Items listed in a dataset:

-*-

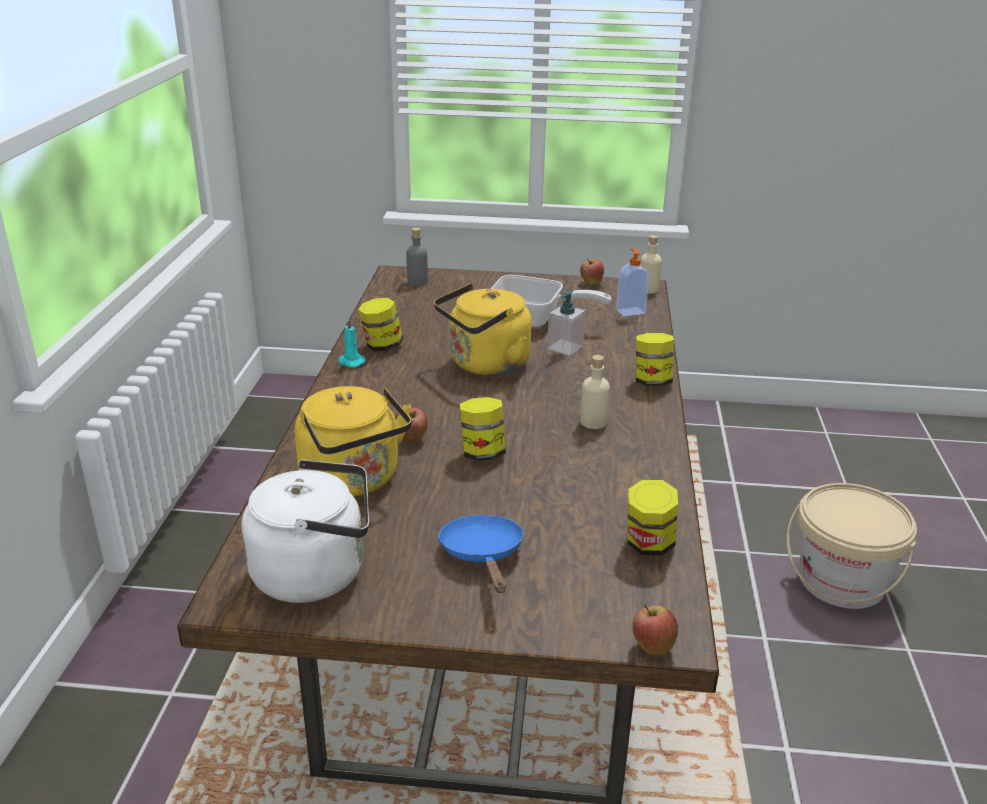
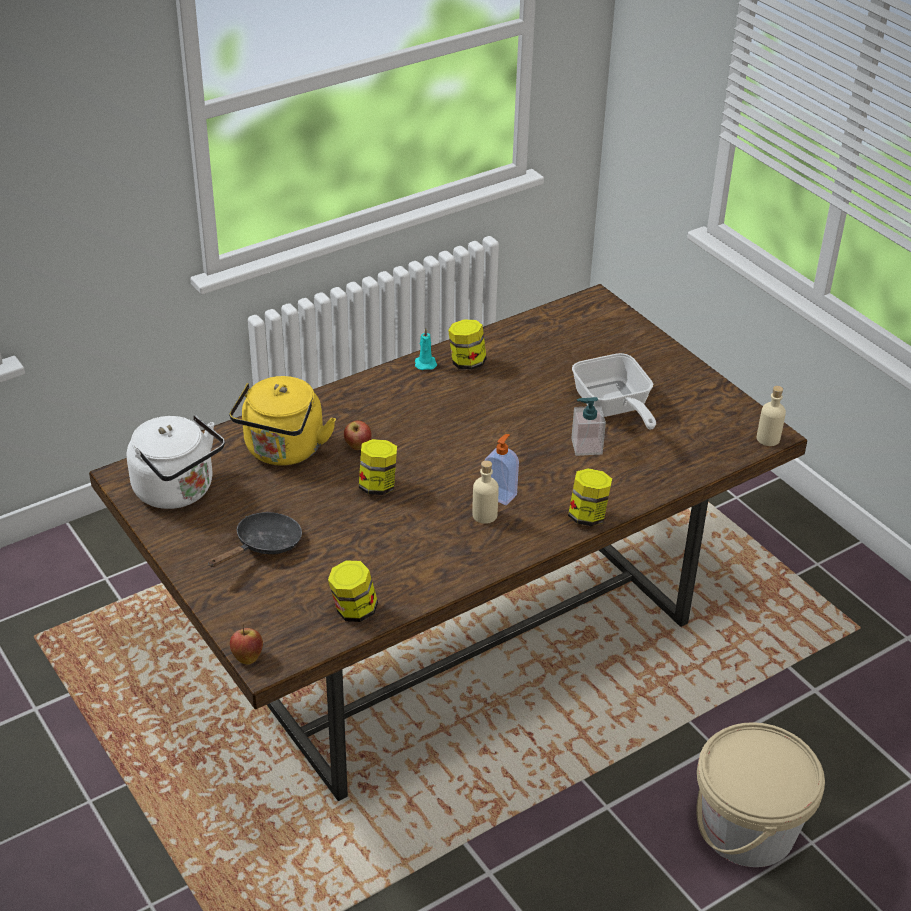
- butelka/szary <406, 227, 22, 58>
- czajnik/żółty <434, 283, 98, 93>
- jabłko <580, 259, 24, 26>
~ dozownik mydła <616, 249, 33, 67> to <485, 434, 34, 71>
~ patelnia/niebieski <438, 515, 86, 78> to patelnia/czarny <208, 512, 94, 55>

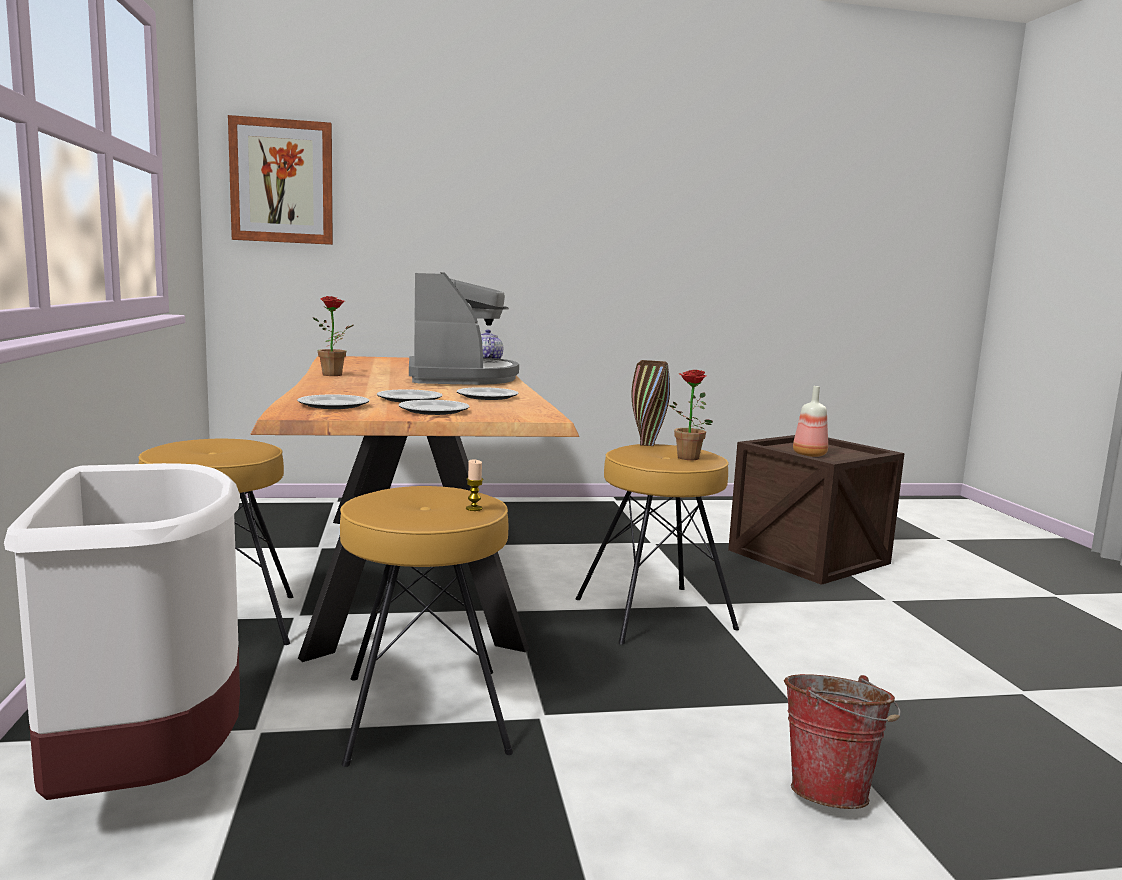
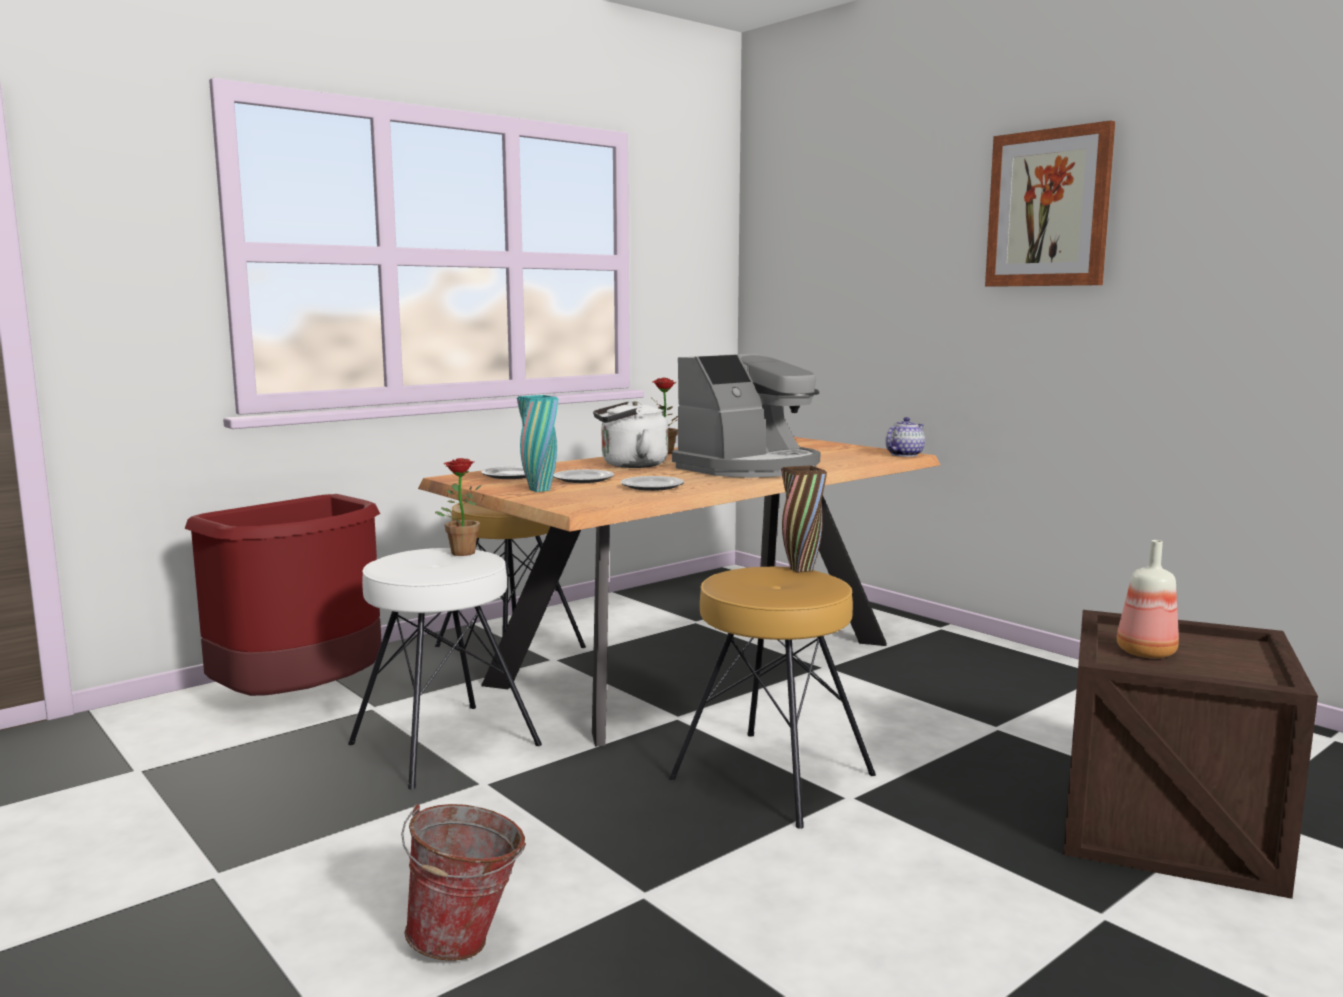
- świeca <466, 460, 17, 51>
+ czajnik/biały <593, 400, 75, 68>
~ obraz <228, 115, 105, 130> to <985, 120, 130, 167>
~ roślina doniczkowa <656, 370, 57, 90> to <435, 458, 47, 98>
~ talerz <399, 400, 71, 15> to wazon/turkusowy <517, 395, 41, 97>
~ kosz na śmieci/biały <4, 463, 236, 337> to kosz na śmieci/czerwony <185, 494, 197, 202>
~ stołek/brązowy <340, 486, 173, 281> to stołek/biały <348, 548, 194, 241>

-*-

YOUR TASK:
Give back every record above word for word; the pictures have no place in it.

ANSWER BELOW:
- butelka/szary <406, 227, 22, 58>
- czajnik/żółty <434, 283, 98, 93>
- jabłko <580, 259, 24, 26>
~ dozownik mydła <616, 249, 33, 67> to <485, 434, 34, 71>
~ patelnia/niebieski <438, 515, 86, 78> to patelnia/czarny <208, 512, 94, 55>

- świeca <466, 460, 17, 51>
+ czajnik/biały <593, 400, 75, 68>
~ obraz <228, 115, 105, 130> to <985, 120, 130, 167>
~ roślina doniczkowa <656, 370, 57, 90> to <435, 458, 47, 98>
~ talerz <399, 400, 71, 15> to wazon/turkusowy <517, 395, 41, 97>
~ kosz na śmieci/biały <4, 463, 236, 337> to kosz na śmieci/czerwony <185, 494, 197, 202>
~ stołek/brązowy <340, 486, 173, 281> to stołek/biały <348, 548, 194, 241>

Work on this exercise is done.